The economy is becoming a very uncertain place: as automation wipes out entire industries and supercharges the pace of change, the idea of working full-time for one company our entire lives is becoming an outdated concept [PDF]. Intuit estimates that 40% of Americans will be freelancers by 2020.

As a result, it seems shortsighted to force each corporation to shoulder the responsibility of America’s lackluster safety net, by offering their own retirement benefits, maternity leave, healthcare plans or workers compensation packages to full-time employees.

As a deliciously timely example, Kashmir Hill at Fusion wrote a wonderful piece about a workers rights lawyer trying force companies like Uber to provide full-time benefits to their drivers. At present, like most sharing economy workers, drivers are classified as “independent contractors” and, therefore, do not get any special benefits if they work 2 hours/week or 100.

While activists are well intentioned, they clearly don’t understand the sharing economy model or how it gives us a glimpse into the future of work.

As one driver told me less than 24 hours ago, “I’d rather have the flexibility, because of the freedom,” he said. He described job “security” as being able to job hop between multiple companies, as he fears being fired or laid off more than not receiving benefits.

For him, and the growing ranks of the freelance workforce, security in the 21st century economy is about choice and flexibility, not betting that a Silicon Valley startup can provide any semblance of stability.

As it turns out, ride sharing companies are a wonderful case study in the future of work. Let’s (very briefly) dive in:

Single rides -> carpool with professional drivers-> carpool with normal drivers -> automated mass private transit

In confidence, ridesharing executives have confessed to me that for both moral and business reasons, their end goal is to completely eliminate the need for full-time drivers. If they can figure out how to turn every driver already on the road into a temporary taxi, they can both pay drivers more per trip and charge riders less.

More importantly, an algorithm that can turn every car trip into a carpool or package delivery service would also dramatically reduce the number of cars on the road and reduce environmental damage.

For now, Uber, Lyft, and Sidecar are rolling out super-cheap carpooling services, and millions of riders have willingly accepted $5 rides across town for the inconvenience of sharing their ride with a stranger. Mathematically speaking, more carpools means less cars on the road, cheaper fares for riders, and fewer drivers needed overall (MIT did the calculation on congestion in recent study).

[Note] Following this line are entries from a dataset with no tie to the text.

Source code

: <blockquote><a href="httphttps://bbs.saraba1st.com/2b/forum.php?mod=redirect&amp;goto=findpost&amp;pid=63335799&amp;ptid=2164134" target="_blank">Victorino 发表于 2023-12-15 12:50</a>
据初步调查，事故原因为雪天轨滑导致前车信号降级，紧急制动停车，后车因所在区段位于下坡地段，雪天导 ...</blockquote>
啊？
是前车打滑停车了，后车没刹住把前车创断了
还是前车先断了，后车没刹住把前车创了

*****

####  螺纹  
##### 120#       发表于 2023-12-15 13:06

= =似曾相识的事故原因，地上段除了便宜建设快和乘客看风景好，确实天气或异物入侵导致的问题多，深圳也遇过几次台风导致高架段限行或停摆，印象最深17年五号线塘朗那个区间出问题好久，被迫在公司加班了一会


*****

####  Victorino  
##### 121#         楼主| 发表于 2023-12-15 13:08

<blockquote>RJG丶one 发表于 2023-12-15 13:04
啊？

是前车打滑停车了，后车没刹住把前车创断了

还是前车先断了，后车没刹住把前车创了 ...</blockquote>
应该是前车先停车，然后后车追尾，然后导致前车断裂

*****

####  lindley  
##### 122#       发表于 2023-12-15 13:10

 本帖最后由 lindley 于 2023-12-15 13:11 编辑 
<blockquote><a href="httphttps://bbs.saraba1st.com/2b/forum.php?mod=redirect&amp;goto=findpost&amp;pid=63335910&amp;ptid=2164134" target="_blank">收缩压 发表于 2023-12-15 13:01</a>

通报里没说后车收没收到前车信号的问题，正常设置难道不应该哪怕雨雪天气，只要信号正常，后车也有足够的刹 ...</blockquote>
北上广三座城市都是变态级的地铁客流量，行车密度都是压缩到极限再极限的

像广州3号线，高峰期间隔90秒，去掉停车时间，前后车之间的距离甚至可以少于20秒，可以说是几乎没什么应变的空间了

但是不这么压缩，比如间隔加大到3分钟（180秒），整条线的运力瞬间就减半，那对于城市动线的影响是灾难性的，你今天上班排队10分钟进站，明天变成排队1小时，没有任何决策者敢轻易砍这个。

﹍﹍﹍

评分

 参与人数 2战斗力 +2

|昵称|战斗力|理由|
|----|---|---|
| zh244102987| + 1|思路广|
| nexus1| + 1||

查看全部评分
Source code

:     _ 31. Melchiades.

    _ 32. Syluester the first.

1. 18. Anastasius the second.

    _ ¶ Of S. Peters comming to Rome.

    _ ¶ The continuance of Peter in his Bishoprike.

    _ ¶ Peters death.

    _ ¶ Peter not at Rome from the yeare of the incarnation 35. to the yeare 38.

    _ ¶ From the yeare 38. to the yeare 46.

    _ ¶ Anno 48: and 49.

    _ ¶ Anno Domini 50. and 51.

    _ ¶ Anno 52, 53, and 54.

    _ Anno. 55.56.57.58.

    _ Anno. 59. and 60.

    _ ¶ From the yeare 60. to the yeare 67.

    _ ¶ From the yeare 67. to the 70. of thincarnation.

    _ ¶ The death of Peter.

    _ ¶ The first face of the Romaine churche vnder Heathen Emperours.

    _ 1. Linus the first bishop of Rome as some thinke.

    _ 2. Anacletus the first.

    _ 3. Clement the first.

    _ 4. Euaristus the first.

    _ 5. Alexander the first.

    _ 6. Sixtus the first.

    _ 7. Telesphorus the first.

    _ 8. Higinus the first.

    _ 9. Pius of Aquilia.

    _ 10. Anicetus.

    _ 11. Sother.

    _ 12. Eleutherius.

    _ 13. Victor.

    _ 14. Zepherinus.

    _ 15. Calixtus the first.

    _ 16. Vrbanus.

As early full-time Uber drivers see their paychecks dwindle, I’ve spoken to many new temporary drivers who see ridesharing as a personal boon. I’ve met part-time computer science students driving busy nights to earn spending cash, retirees who need work to feel a sense of purpose, and I even met a social entrepreneur who uses Uber to raise money for alternative energy startup in Africa.

For temporary workers, Uber’s model is better than anything else out there.

Eventually, the companies hope to leverage this cultural acceptance of carpooling so that they can turn every day commuters into instant taxis. In the future, ridesharing will be a healthy mix of temporary part-time workers and an army of normal drivers.

Of course, in 10 or 15 years, there won’t be any drivers at all, once Uber CEO Travis Kalanick realizes his dream of a completely automated self-driving fleet.

The new economy requires rethinking social services

Multi-tasking part-time workers are more efficient than full-time employees and automation is more efficient than part-time workers.

For instance, Sidecar recently started to act as a food delivery service. They partner with food delivery startups, such as EAT24; in this new model, workers could double up and earn money simultaneously from two different services.

Full-time benefits may not apply to workers splitting their time between many companies (and, indeed, many freelancers work for multiple different types of service startups throughout their day, just as many Uber drivers also work for Lyft in the same day).

And, just to be sure, eventually, in the near future, Amazon’s delivery drones will automate food deliverymen out of existence, anyways. Fortunately, when this happens, workers just hop to another temporary job, unlike the unionized auto plant workers who only knew full-time employment.

This is the new life cycle of capitalistic creative destruction.

The upshot is that single companies can no longer be relied upon to provide social services, whether it be workers compensation, retirement benefits, maternity leave, healthcare or any other social service. There are three options (as I see it).

  1. The government could step up and provide services, such as maternity leave, for free, like some European countries already do.
  2. Permanent freelancers will buy bundled social services from private venders. Lyft drivers, for instance, already get a discount from a private company that offers health insurance and a gym membership. In other words, bundled social services will be privatized.
  3. Workers guilds have been around since the greco-roman era. A modern incarnation, in the form of Freelancers guilds, are one such promising area where groups of self-employed workers can purchase benefits in bulk from a private provider.

Whatever the scenario, tech companies, and the industries that are being eaten by the tech industry, are far too volatile to be a safety net. The future of worker security is unlikely to be fixed in a court room.